● Data extracted from a collection
....
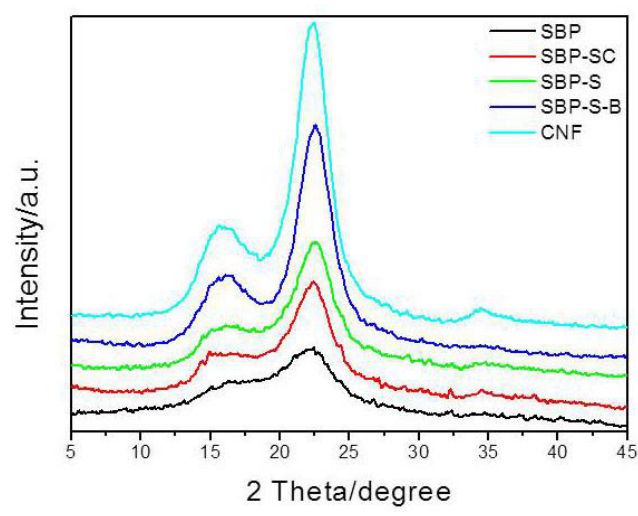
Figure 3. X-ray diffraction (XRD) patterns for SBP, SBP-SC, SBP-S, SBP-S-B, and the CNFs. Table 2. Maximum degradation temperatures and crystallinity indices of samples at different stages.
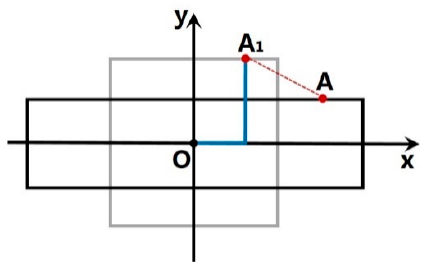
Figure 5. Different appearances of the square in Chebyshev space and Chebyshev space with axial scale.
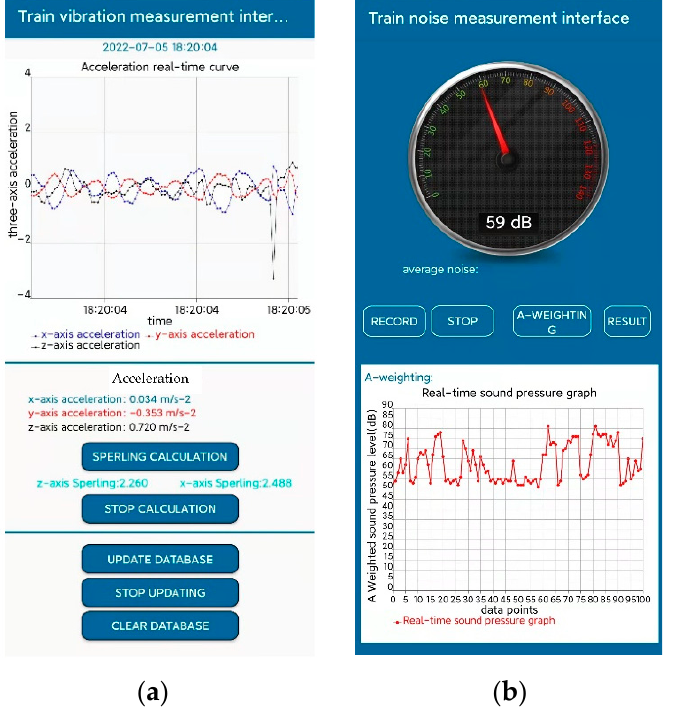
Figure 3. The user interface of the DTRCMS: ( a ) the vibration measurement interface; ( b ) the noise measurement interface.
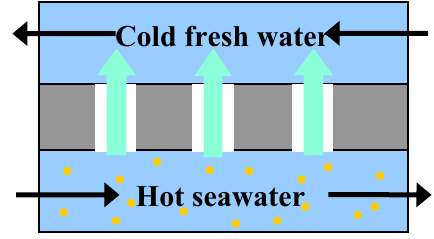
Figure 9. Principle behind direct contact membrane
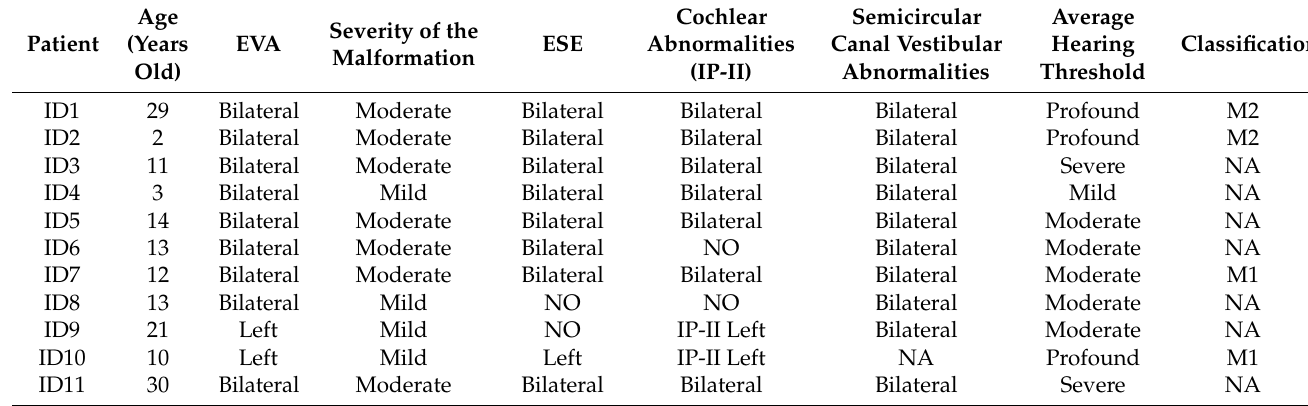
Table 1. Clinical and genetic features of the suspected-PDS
....
Set down exactly and only the lines from the line that contains "Figure 5. Different" through the last line of the entries above, with both of those lines included and the pictures left out.

Figure 5. Different appearances of the square in Chebyshev space and Chebyshev space with axial scale.
Figure 3. The user interface of the DTRCMS: ( a ) the vibration measurement interface; ( b ) the noise measurement interface.
Figure 9. Principle behind direct contact membrane
Table 1. Clinical and genetic features of the suspected-PDS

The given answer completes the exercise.